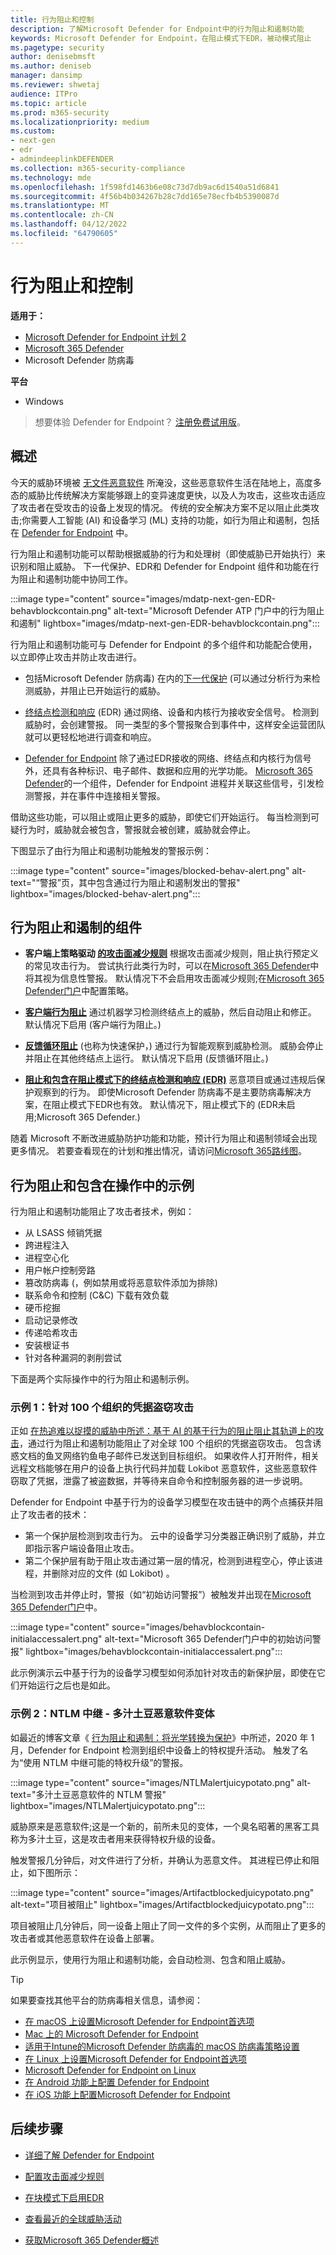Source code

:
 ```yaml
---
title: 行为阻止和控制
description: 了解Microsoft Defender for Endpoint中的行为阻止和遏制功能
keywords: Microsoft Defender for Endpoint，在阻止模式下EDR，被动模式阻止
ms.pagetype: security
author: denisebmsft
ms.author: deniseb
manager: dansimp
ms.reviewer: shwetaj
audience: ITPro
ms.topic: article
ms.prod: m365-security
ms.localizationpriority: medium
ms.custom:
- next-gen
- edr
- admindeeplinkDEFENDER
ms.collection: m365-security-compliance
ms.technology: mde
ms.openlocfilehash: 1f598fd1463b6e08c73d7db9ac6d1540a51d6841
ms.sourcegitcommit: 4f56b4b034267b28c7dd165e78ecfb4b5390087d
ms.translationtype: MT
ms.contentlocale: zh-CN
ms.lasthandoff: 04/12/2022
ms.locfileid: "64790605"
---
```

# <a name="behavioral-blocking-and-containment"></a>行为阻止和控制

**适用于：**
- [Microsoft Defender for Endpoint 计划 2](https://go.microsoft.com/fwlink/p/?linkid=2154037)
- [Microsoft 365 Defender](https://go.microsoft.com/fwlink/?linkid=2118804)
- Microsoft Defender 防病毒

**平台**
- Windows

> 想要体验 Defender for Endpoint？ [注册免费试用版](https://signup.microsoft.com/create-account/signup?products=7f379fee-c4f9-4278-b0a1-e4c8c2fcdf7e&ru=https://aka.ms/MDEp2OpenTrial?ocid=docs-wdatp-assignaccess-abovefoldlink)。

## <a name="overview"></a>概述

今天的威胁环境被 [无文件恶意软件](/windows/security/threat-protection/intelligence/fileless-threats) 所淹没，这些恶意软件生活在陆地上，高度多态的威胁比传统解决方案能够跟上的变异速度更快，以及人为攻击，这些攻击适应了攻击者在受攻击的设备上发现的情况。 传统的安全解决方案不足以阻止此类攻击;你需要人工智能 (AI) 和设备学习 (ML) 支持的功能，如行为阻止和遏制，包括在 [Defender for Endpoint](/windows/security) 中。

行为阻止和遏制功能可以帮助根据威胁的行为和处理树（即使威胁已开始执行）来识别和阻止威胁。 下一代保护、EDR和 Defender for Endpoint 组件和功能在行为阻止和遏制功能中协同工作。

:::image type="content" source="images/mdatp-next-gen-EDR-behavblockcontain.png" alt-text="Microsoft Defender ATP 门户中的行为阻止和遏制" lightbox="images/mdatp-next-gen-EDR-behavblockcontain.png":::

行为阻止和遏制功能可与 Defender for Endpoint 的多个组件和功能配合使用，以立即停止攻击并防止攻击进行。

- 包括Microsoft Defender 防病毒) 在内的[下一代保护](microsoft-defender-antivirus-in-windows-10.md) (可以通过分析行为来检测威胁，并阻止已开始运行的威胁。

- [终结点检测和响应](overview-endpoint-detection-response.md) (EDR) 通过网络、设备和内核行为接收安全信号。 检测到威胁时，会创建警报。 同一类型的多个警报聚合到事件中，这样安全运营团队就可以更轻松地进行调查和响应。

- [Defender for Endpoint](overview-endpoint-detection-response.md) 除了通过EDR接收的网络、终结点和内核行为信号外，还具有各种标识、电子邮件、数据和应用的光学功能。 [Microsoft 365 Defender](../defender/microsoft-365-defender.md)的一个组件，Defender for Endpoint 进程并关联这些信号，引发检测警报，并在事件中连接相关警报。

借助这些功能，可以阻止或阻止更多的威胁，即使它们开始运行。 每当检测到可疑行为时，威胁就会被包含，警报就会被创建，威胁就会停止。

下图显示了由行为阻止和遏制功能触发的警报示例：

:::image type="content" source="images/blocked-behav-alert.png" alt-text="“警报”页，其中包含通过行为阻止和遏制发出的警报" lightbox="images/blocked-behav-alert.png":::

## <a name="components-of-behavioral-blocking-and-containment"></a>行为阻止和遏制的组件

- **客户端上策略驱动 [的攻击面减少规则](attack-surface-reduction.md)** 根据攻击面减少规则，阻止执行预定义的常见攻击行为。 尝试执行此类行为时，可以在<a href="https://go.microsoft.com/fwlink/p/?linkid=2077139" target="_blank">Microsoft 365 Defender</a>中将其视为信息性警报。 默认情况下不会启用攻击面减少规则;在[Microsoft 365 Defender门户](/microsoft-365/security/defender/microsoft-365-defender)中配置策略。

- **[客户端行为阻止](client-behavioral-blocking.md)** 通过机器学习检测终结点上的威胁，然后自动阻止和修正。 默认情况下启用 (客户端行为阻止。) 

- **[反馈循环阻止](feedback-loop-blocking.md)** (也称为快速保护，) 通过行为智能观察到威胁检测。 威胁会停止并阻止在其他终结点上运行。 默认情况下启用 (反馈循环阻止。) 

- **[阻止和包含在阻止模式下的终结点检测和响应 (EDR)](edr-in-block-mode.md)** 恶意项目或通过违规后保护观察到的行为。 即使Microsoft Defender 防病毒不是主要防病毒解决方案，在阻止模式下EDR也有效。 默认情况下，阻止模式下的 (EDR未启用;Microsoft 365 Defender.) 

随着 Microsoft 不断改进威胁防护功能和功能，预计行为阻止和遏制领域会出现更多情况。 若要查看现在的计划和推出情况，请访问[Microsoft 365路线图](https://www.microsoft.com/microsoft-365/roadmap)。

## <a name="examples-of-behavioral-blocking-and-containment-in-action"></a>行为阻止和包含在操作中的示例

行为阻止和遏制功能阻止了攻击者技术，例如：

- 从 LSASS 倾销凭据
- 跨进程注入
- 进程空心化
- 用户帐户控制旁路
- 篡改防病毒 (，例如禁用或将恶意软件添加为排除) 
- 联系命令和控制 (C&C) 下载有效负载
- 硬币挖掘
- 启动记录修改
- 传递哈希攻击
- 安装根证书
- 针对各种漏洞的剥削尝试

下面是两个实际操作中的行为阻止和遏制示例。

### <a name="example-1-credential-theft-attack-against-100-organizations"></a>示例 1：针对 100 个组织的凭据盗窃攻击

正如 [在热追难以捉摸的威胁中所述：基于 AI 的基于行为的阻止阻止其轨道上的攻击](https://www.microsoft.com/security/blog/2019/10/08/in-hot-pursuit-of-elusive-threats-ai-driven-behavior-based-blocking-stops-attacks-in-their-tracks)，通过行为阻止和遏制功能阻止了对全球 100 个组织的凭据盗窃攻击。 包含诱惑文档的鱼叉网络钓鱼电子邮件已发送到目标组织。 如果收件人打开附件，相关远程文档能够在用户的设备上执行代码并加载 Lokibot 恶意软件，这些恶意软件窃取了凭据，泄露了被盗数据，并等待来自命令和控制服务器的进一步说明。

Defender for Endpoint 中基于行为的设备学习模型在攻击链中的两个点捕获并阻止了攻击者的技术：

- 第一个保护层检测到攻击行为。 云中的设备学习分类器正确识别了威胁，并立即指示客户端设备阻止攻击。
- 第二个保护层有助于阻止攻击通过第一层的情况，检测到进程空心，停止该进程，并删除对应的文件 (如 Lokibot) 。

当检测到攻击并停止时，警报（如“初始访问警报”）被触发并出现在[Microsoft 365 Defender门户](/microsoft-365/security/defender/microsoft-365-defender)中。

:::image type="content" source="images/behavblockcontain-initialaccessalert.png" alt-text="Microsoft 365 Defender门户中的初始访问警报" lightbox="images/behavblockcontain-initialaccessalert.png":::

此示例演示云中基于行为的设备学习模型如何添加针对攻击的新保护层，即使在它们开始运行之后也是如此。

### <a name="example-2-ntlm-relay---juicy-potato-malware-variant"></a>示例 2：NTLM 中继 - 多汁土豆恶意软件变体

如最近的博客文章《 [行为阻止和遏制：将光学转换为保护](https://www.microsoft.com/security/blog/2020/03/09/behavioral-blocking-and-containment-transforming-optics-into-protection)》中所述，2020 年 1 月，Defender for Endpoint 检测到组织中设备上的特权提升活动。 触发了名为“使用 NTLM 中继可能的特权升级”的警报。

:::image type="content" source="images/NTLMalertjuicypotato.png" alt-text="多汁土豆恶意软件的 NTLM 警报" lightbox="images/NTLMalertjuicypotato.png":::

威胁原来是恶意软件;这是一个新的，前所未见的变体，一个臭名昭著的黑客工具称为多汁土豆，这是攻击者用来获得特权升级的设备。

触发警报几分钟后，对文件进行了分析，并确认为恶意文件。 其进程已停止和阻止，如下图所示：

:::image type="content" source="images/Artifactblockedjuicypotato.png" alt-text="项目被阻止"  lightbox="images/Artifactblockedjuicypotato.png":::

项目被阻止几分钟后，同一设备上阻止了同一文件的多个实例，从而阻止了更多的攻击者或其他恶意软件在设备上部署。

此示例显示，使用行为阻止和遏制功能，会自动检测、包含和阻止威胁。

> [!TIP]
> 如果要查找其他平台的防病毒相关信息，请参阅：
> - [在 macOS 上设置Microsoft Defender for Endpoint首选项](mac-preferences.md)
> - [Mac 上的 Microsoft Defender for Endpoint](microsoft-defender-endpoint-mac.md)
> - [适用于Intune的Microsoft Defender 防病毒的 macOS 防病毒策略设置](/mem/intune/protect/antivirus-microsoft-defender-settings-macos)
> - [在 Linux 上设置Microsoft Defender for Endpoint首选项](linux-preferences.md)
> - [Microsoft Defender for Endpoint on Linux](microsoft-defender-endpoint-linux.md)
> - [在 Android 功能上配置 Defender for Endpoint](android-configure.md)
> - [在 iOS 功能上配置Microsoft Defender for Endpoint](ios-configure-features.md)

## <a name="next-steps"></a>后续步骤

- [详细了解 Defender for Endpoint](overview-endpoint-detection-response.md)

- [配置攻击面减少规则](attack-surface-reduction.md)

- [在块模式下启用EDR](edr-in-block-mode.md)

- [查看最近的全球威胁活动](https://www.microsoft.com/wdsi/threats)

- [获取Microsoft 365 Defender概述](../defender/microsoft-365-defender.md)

_ _ _ _ _

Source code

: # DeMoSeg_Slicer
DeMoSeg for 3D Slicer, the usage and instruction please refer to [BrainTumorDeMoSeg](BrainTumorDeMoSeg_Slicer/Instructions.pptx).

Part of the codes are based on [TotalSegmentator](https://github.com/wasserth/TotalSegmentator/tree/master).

_ _ _ _ _

Above are the records; from them, give again exactly the lines from the one containing "DeMoSeg for 3D" through the one containing "Part of the", both included.

DeMoSeg for 3D Slicer, the usage and instruction please refer to [BrainTumorDeMoSeg](BrainTumorDeMoSeg_Slicer/Instructions.pptx).

Part of the codes are based on [TotalSegmentator](https://github.com/wasserth/TotalSegmentator/tree/master).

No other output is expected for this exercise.